**Excerpt to read:**
+ + +

The grains are very thick to provide sufficient friction when they get crushed. Much thicker than the sand you would find at a playground. But a possible isolation also depends on the kind of system that senses a block either clear or occupied. There are three types: one counts the number of axes going in and out of the block; the other two are based on a track circuit (one works with audio frequency). The sand doesn't matter when you have an axes counter. But since there are all three types mixed everywhere, there is this general rule.

It's like in aviation (and spaceflight). With every new accident you get new regulations. An isolation is considered unlikely but, and that's the problem, it nevertheless can possibly happen just as it did.

What is also interesting in this context: the point of contact between a wheel and rail is only as large as a piece of 5 cent (Euro). So for example, if you have a train (passenger transport) with 6 axes, the entire area of contact between the train and rails is only 12 x 5 cents. Which means it actually fits on a palm of your hand. That's why you get such a small friction coefficient on trains. It can roll many kilometers, even from one city to another, without adding any power (depending on the slope of course). But as soon as the rails get wet or if you consider that sand-topic, you can run into trouble quickly if you don't note and don't care.

+ + +

**Material provided:**
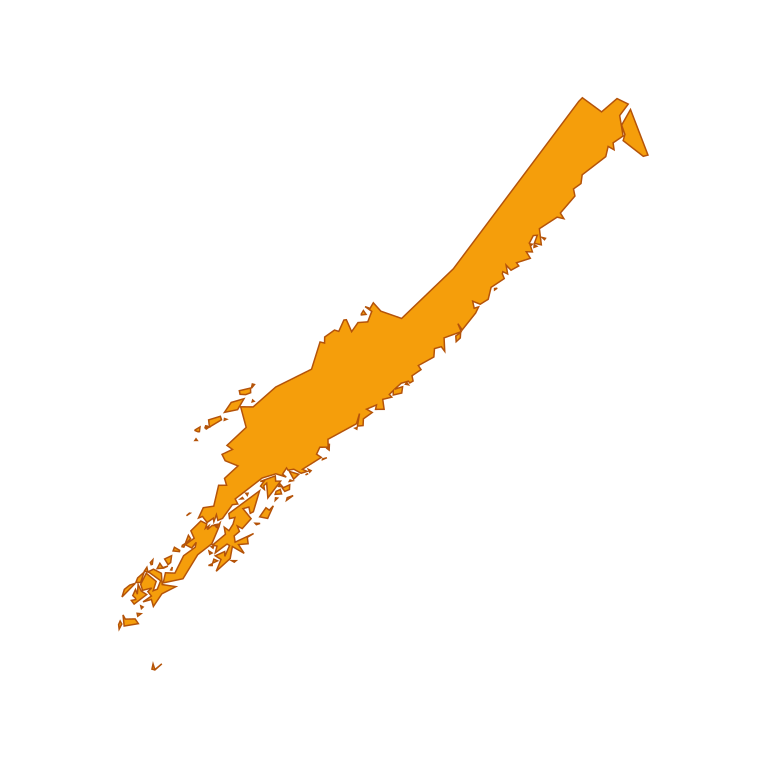 Hograno-Kia-Havulei, Isabel, Solomon Islands (Robinson projection), rotated 277°
{"feature_id": "97153195B62958617202697", "entity_name": "Hograno-Kia-Havulei", "entity_type": "district", "adm_level": 2, "iso_a3": "SLB", "parent_name": "Solomon Islands", "parent_adm1": "Isabel", "projection": "robinson", "projection_center": [158.602, -7.881], "detail": "fine", "context": "isolated", "style": "filled", "palette": "amber", "viewbox_px": 768, "rotation_deg": 277, "n_neighbors": 0, "source": "geoboundaries", "source_scale": "gbopen_adm2", "svg_char_len": 6226}
<svg xmlns="http://www.w3.org/2000/svg" viewBox="0 0 768 768"><g transform="rotate(277 384 384)"><path d="M695.7,580.5L680.6,566.8L692.3,546.0L688.3,542.9L506.8,438.8L451.2,393.5L455.9,372.0L463.3,363.5L457.3,360.9L458.5,355.8L454.6,363.0L443.7,360.3L441.8,350.7L432.0,345.5L443.2,338.8L442.6,336.4L430.7,332.7L431.5,328.3L423.4,319.4L417.4,320.0L417.9,315.4L389.9,310.3L367.8,276.9L345.3,256.9L343.9,244.5L324.1,252.5L303.9,235.6L300.6,241.6L294.4,231.8L288.5,235.7L284.9,249.1L270.9,237.2L264.3,240.1L263.3,232.2L242.0,229.9L239.2,219.7L228.4,216.2L230.4,220.0L225.0,225.3L230.0,230.9L226.6,231.9L233.9,233.6L228.4,235.7L230.9,240.1L245.7,248.2L247.1,253.5L251.8,250.3L275.9,274.6L281.7,287.7L279.7,298.3L282.2,294.3L288.8,297.5L286.8,299.2L288.4,304.9L285.3,312.6L287.9,318.3L289.4,313.4L303.5,330.7L306.1,325.6L313.4,328.0L314.5,336.3L322.3,335.1L341.2,361.5L351.7,363.3L339.0,362.8L340.2,368.3L346.9,367.8L354.3,375.8L356.9,369.7L362.3,379.1L357.8,378.7L358.9,387.2L368.6,384.6L371.9,393.3L374.3,390.5L378.7,394.0L374.2,394.5L377.2,402.7L383.6,402.8L380.0,395.0L386.8,400.9L389.8,407.8L388.2,409.5L390.5,412.5L395.6,410.8L402.8,419.0L406.5,415.8L416.9,430.2L425.3,429.8L428.0,436.3L423.8,440.3L437.1,438.0L445.4,454.3L452.9,450.0L447.2,455.0L465.6,466.3L472.1,468.5L470.2,464.3L477.0,461.9L474.9,469.8L480.8,477.1L493.0,478.5L503.3,490.5L507.8,488.0L510.0,488.3L508.3,493.3L516.9,490.7L512.4,496.2L517.6,503.4L520.5,500.7L526.6,513.9L532.6,509.1L533.2,515.2L541.8,511.2L549.5,514.1L550.3,518.0L542.0,516.1L541.3,523.2L557.1,519.3L570.7,535.5L570.0,542.4L575.2,538.2L593.8,550.6L600.7,548.3L607.0,555.1L615.8,555.2L636.7,576.4L647.1,577.5L644.5,583.8L651.3,582.0L659.3,591.1L679.2,585.2L691.6,592.3L695.7,580.5ZM262.8,273.5L236.5,245.8L231.6,247.1L233.4,252.3L226.4,251.2L219.5,248.0L222.4,242.9L215.5,244.9L203.4,233.6L202.7,238.0L195.8,237.1L206.0,247.7L204.9,250.4L193.5,247.0L198.3,246.3L192.9,237.5L190.0,243.6L177.7,240.3L192.0,252.6L204.2,253.3L198.9,265.8L206.9,259.1L208.9,268.6L215.1,267.0L219.7,272.8L208.9,255.5L215.0,253.8L220.0,258.5L225.2,255.7L223.2,260.9L234.1,268.5L243.1,259.2L245.4,264.9L239.3,267.0L241.3,269.9L262.8,273.5ZM225.7,218.9L214.7,210.2L207.8,214.4L200.3,206.4L197.8,213.1L204.0,216.9L198.9,216.5L189.1,206.0L170.8,199.5L170.0,190.1L159.7,189.1L166.2,208.2L191.9,219.9L204.5,232.6L221.1,237.3L220.9,236.9L221.3,235.1L222.9,233.7L222.7,230.8L218.0,226.4L222.0,227.5L219.0,224.3L223.5,225.2L225.7,218.9ZM686.5,595.2L669.9,588.3L661.1,592.7L654.7,591.7L641.6,613.6L643.4,618.1L686.5,595.2ZM172.1,177.7L168.9,172.9L161.5,186.3L152.7,184.0L150.7,180.1L160.3,181.9L167.2,171.1L155.6,166.9L149.8,169.5L153.2,178.3L149.2,174.9L145.2,179.0L138.4,171.4L141.8,179.4L135.1,182.2L148.7,189.1L157.5,202.1L157.9,188.3L169.0,186.1L172.1,177.7ZM279.5,287.3L272.2,273.1L273.0,276.8L267.6,273.9L264.8,278.1L268.5,277.1L271.3,279.6L256.8,282.6L275.0,293.2L274.4,288.3L279.5,287.3ZM155.0,164.4L145.3,164.8L149.8,162.4L143.4,160.4L141.1,163.4L139.8,163.9L138.4,159.6L135.1,162.8L146.1,174.1L149.0,168.2L155.0,164.4ZM352.3,246.8L347.1,234.6L336.4,229.1L340.7,241.8L352.3,246.8ZM249.6,289.0L244.8,285.5L246.8,281.9L237.0,276.8L236.4,284.9L249.6,289.0ZM123.0,153.1L112.1,155.6L116.2,169.4L120.5,165.6L119.1,155.9L123.0,153.1ZM332.0,225.5L327.0,214.3L320.0,216.0L328.7,227.1L332.0,225.5ZM284.0,310.4L285.7,300.8L278.5,305.9L284.0,310.4ZM155.9,161.5L153.4,156.1L148.5,151.3L140.7,149.9L155.9,161.5ZM363.7,252.0L359.7,241.2L356.2,242.4L356.6,248.0L359.1,252.7L363.7,252.0ZM168.1,168.9L161.5,163.1L156.8,161.9L157.4,166.6L168.1,168.9ZM178.7,183.4L173.1,181.3L174.4,187.7L176.9,191.7L174.8,186.8L178.7,183.4ZM187.7,194.1L183.6,187.6L178.4,191.7L180.8,194.0L187.7,194.1ZM272.5,302.7L268.3,295.8L265.3,298.6L267.8,303.0L272.5,302.7ZM266.7,293.9L264.3,290.0L261.2,289.4L262.4,295.7L266.7,293.9ZM444.4,453.8L440.4,449.4L434.8,450.5L439.0,454.1L444.4,453.8ZM196.4,195.9L192.6,195.0L192.7,201.4L194.0,201.5L196.4,195.9ZM269.6,295.9L272.1,293.1L269.5,291.9L269.6,295.9ZM168.5,172.6L173.2,171.0L169.2,169.0L168.5,172.6ZM116.6,151.0L112.9,149.9L108.4,151.0L113.8,153.0L116.6,151.0ZM210.0,208.3L202.7,206.5L202.5,207.4L206.9,210.9L210.0,208.3ZM230.5,278.0L230.1,273.0L228.8,274.5L230.5,278.0ZM454.4,354.6L450.6,352.9L449.8,353.1L450.9,357.7L454.4,354.6ZM318.9,206.6L315.4,202.1L314.8,202.1L314.0,204.8L314.0,206.1L314.2,206.6L318.9,206.6ZM318.1,337.1L314.1,336.5L313.1,335.2L311.7,337.6L318.1,337.1ZM79.2,197.6L72.6,191.4L78.0,188.9L72.7,188.4L72.3,191.5L79.2,197.6ZM126.4,170.9L126.3,166.9L123.5,167.9L126.4,170.9ZM190.6,258.7L190.1,254.3L188.9,257.1L190.6,258.7ZM188.2,240.3L189.4,236.5L185.4,235.8L188.2,240.3ZM184.7,235.4L182.5,231.9L182.9,235.6L184.7,235.4ZM201.8,206.6L199.3,203.5L197.9,203.3L197.7,205.2L201.8,206.6ZM386.2,408.4L388.4,406.4L386.4,405.3L386.2,408.4ZM195.3,234.0L196.9,230.6L193.8,231.8L195.3,234.0ZM289.1,322.2L290.1,319.3L287.4,321.0L289.1,322.2ZM367.7,255.5L368.0,253.3L363.6,252.9L367.7,255.5ZM303.9,336.3L302.1,332.1L301.4,332.1L303.9,336.3ZM133.3,172.1L134.2,169.6L131.5,170.6L133.3,172.1ZM548.3,526.5L548.7,523.2L546.8,525.7L548.3,526.5ZM257.8,292.3L257.8,290.2L255.2,290.2L257.8,292.3ZM539.3,518.9L540.5,516.1L537.9,516.2L539.3,518.9ZM229.2,204.0L232.1,207.3L232.1,206.6L229.2,204.0ZM492.9,484.7L492.2,482.1L490.8,482.3L492.9,484.7ZM351.0,257.2L352.1,255.6L350.2,255.3L351.0,257.2ZM262.2,307.4L259.4,301.8L256.6,301.4L262.2,307.4ZM181.4,176.0L178.3,173.8L176.3,174.9L176.8,176.0L181.4,176.0ZM254.1,257.3L252.4,255.5L252.9,258.4L254.1,257.3ZM224.7,236.4L223.7,233.5L223.0,234.5L224.7,236.4ZM337.5,362.6L336.6,360.6L335.8,362.5L337.5,362.6ZM320.8,212.1L318.1,211.5L319.9,213.0L319.6,214.8L319.1,213.4L317.8,213.1L318.0,212.2L317.7,213.2L319.4,215.0L320.3,214.5L320.7,213.7L320.8,212.1ZM276.8,304.9L277.3,302.5L275.8,301.9L276.8,304.9ZM226.2,238.2L222.7,235.4L221.2,236.3L222.2,237.6L226.2,238.2ZM329.8,232.2L330.3,229.9L328.5,229.9L329.8,232.2ZM285.8,319.7L285.2,318.4L284.2,317.2L285.8,319.7ZM202.3,234.7L201.4,232.4L200.2,234.3L202.3,234.7ZM259.0,262.4L258.7,260.1L256.8,261.9L259.0,262.4ZM305.2,205.5L306.7,204.1L304.9,203.2L305.2,205.5ZM540.8,514.1L540.9,512.0L539.9,513.5L540.8,514.1ZM176.5,196.2L173.5,195.0L173.5,196.1L176.5,196.2Z" fill="#f59e0b" stroke="#b45309" stroke-width="1.5"/></g></svg>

+ + +

**Exercises:**
1) Translate this sentence from the passage on railway sand and friction into Spanish: "With every new accident you get new regulations."
2) In the passage on railway sand and friction, with which type of block-detection system does the sand not matter?
Work solely from the passage on railway sand and friction, without drawing on the data.

**Answers below:**
1) Con cada nuevo accidente llegan nuevas regulaciones.

2) The sand does not matter with the system that counts the number of axes going in and out of the block.